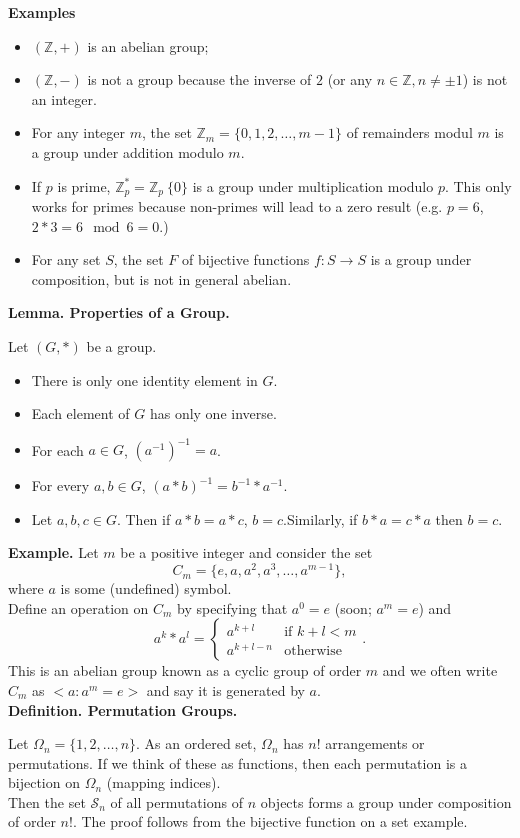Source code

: \documentclass{article}
\newcommand{\definition}[2]{\textbf{Definition. #1.}\begin{adjustwidth}{1cm}{1cm}#2\end{adjustwidth}}
\newcommand{\lemma}[2]{\textbf{Lemma. #1.}\begin{adjustwidth}{1cm}{1cm}#2\end{adjustwidth}}
\begin{document}
\textbf{Examples}\begin{itemize}
  \item $(\mathbb{Z}, +)$ is an abelian group;
  \item $(\mathbb{Z}, -)$ is not a group because the inverse of $2$ (or any $n \in \mathbb{Z}, n \neq \pm 1$) is not an integer.
  \item For any integer $m$, the set $\mathbb{Z}_m = \{0, 1, 2, \ldots, m-1\}$ of remainders modul $m$ is a group under addition modulo $m$.
  \item If $p$ is prime, $\mathbb{Z}^*_p = \mathbb{Z}_p \ \{0\}$ is a group under multiplication modulo $p$. This only works for primes because non-primes will lead to a zero result (e.g. $p = 6$, $2 * 3 = 6 \mod 6 = 0$.)
  \item For any set $S$, the set $F$ of bijective functions $f : S \rightarrow S$ is a group under composition, but is not in general abelian.
\end{itemize}
\lemma{Properties of a Group}{Let $(G, *)$ be a group.\begin{itemize}\item There is only one identity element in $G$.\item Each element of $G$ has only one inverse. \item For each $a \in G$, $(a^{-1})^{-1} = a$. \item For every $a,b \in G$, $(a * b)^{-1} = b^{-1} * a^{-1}$. \item Let $a,b,c \in G$. Then if $a * b = a * c$, $b = c$.Similarly, if $b * a = c * a$ then $b = c$.\end{itemize}}
\textbf{Example.}
Let $m$ be a positive integer and consider the set \[C_m = \{e, a, a^2, a^3, \ldots, a^{m-1}\},\]where $a$ is some (undefined) symbol.\\Define an operation on $C_m$ by specifying that $a^0 = e$ (soon; $a^m = e$) and \[a^k * a^l = \begin{cases}
  a^{k+l} & \text{if } k + l < m\\
  a^{k+l-n} & \text{otherwise}
\end{cases}.\]This is an abelian group known as a cyclic group of order $m$ and we often write $C_m$ as $<a: a^m = e>$ and say it is generated by $a$. \\[1\baselineskip]
\definition{Permutation Groups}{Let $\Omega_n = \{1, 2, \ldots,n\}$. As an ordered set, $\Omega_n$ has $n!$ arrangements or permutations. If we think of these as functions, then each permutation is a bijection on $\Omega_n$ (mapping indices).\\[1\baselineskip]Then the set $\mathcal{S}_n$ of all permutations of $n$ objects forms a group under composition of order $n!$. The proof follows from the bijective function on a set example.}~\\
\end{document}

_Prompt_: The answer must be every line from the records above that contains the word "definition", copied out.

_Reply_:
\newcommand{\definition}[2]{\textbf{Definition. #1.}\begin{adjustwidth}{1cm}{1cm}#2\end{adjustwidth}}
\definition{Permutation Groups}{Let $\Omega_n = \{1, 2, \ldots,n\}$. As an ordered set, $\Omega_n$ has $n!$ arrangements or permutations. If we think of these as functions, then each permutation is a bijection on $\Omega_n$ (mapping indices).\\[1\baselineskip]Then the set $\mathcal{S}_n$ of all permutations of $n$ objects forms a group under composition of order $n!$. The proof follows from the bijective function on a set example.}~\\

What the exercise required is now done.